### PROMPT
Please update the records below by changing "developed" to "edited" and leaving everything else as it is. Leave the pictures out of your answer.

### STORED ROWS
****
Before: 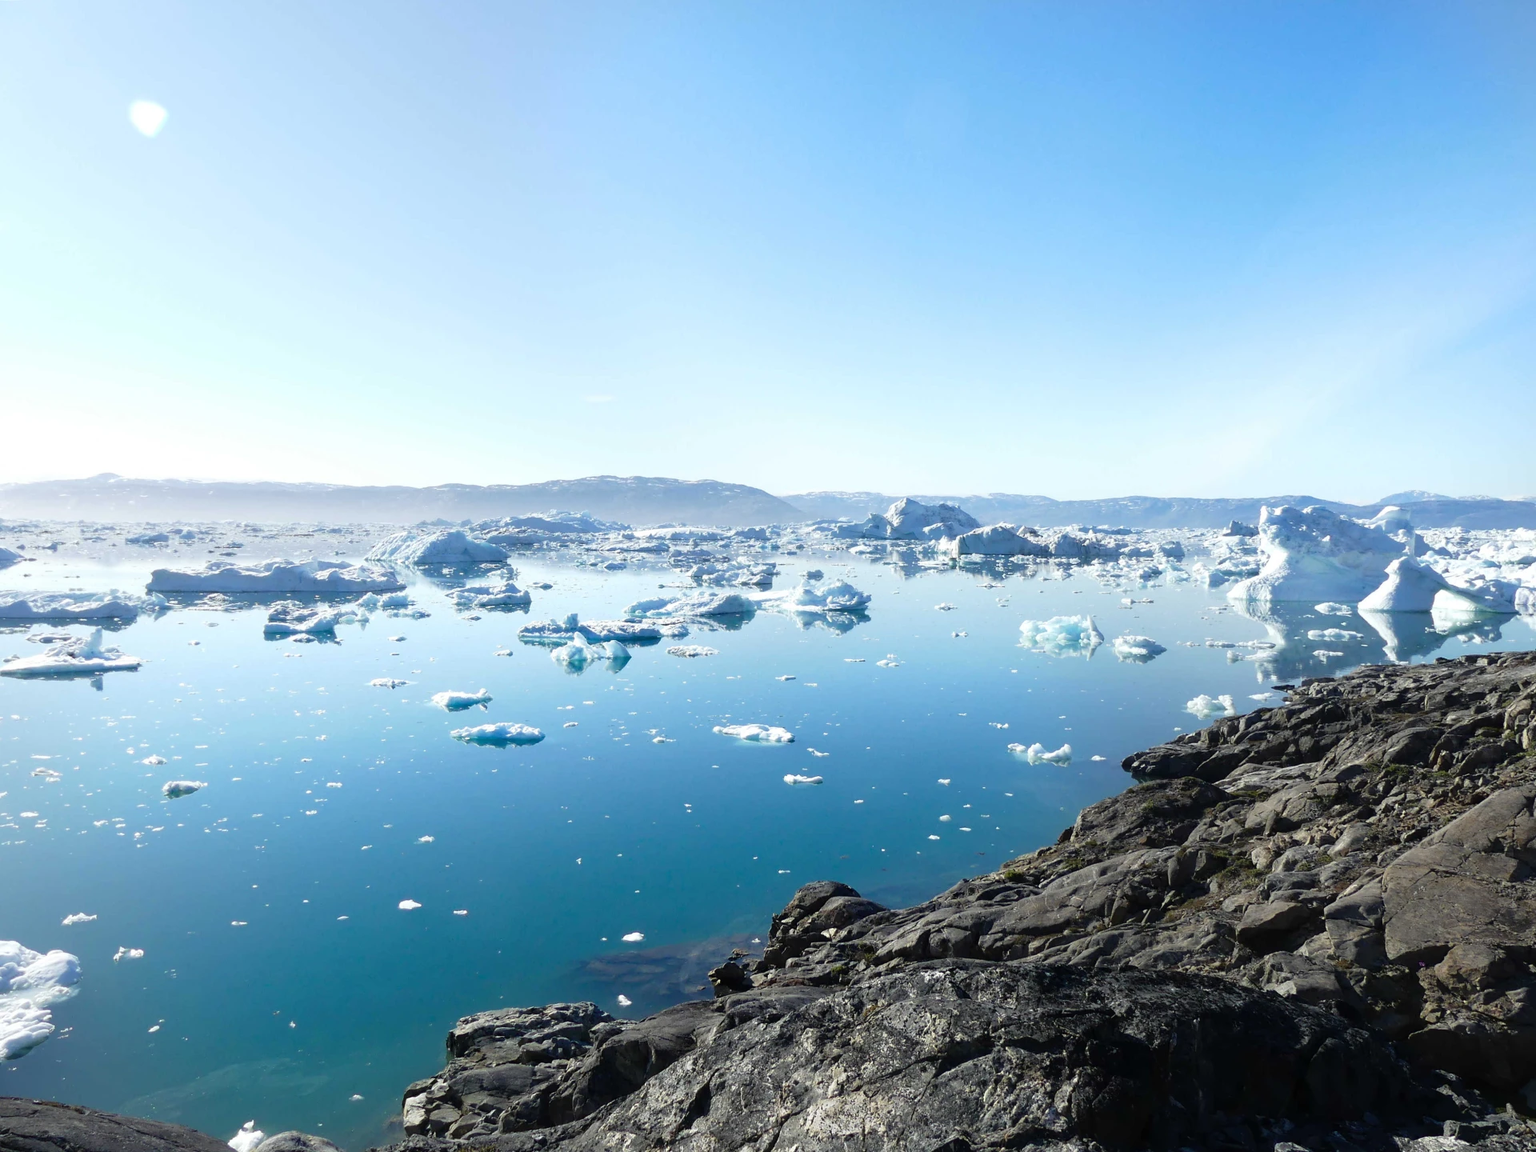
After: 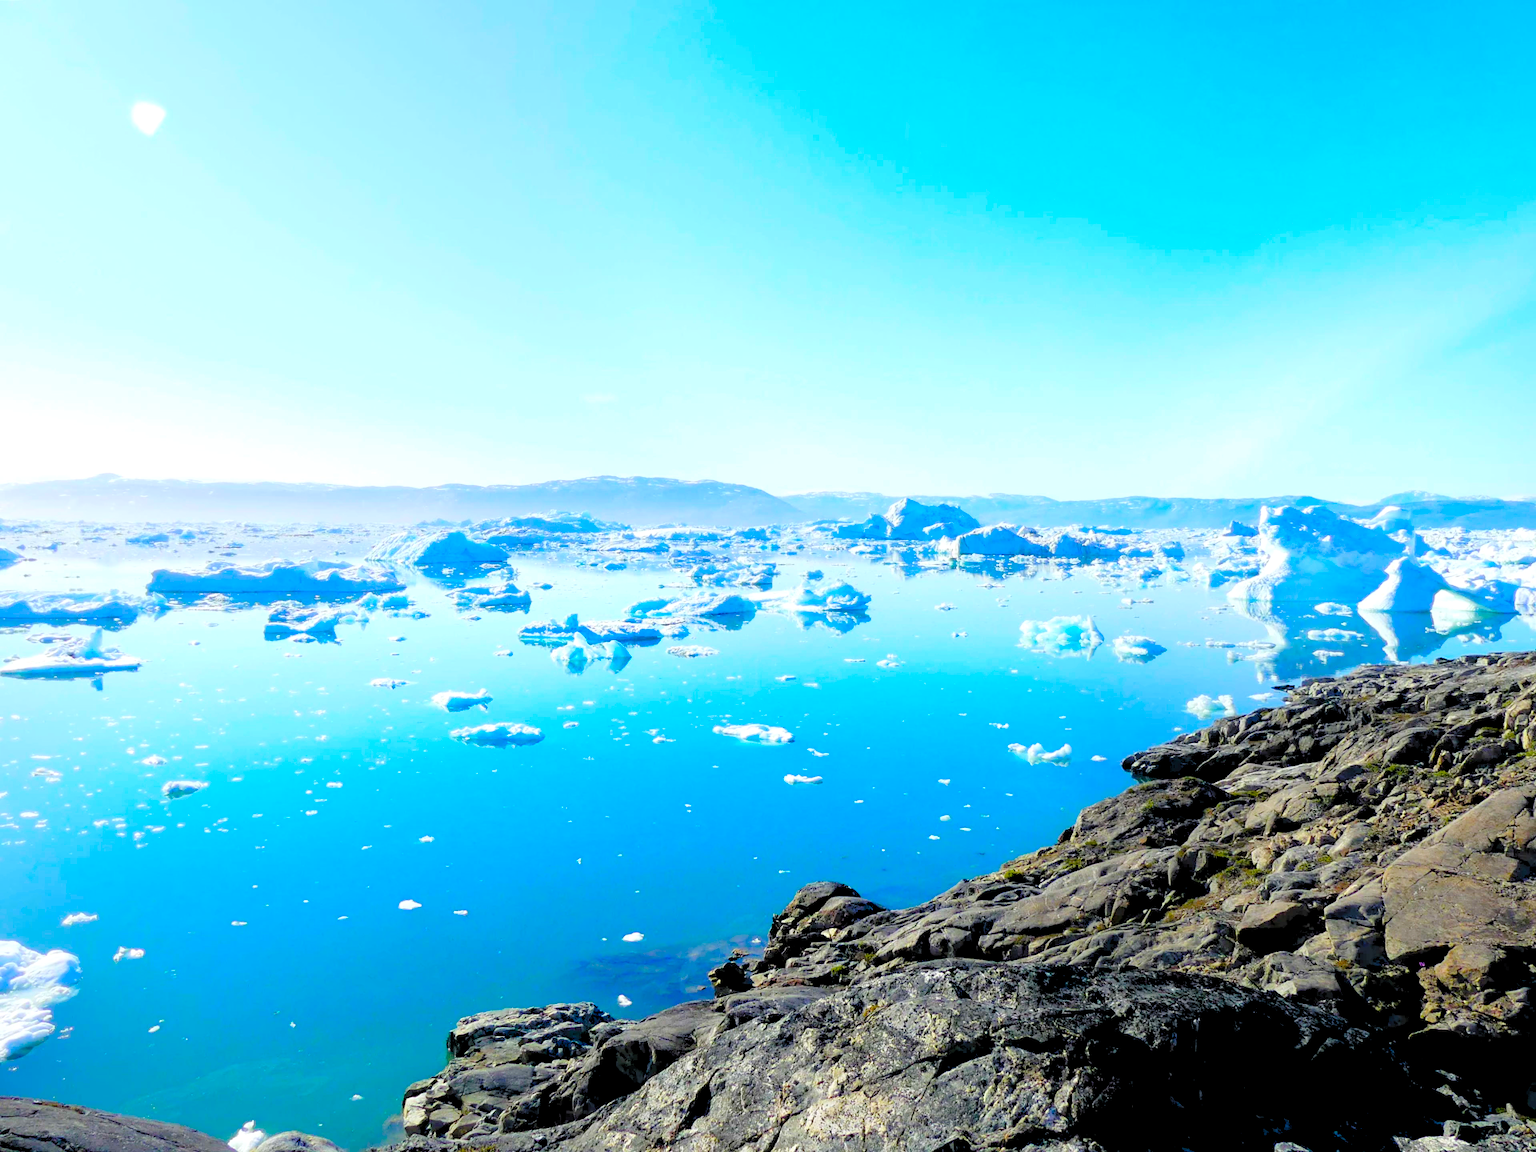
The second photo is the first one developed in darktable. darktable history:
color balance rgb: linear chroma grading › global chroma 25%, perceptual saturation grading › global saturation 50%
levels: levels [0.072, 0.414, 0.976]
****
### TASK OUTPUT
Before: 
After: 
The second photo is the first one edited in darktable. darktable history:
color balance rgb: linear chroma grading › global chroma 25%, perceptual saturation grading › global saturation 50%
levels: levels [0.072, 0.414, 0.976]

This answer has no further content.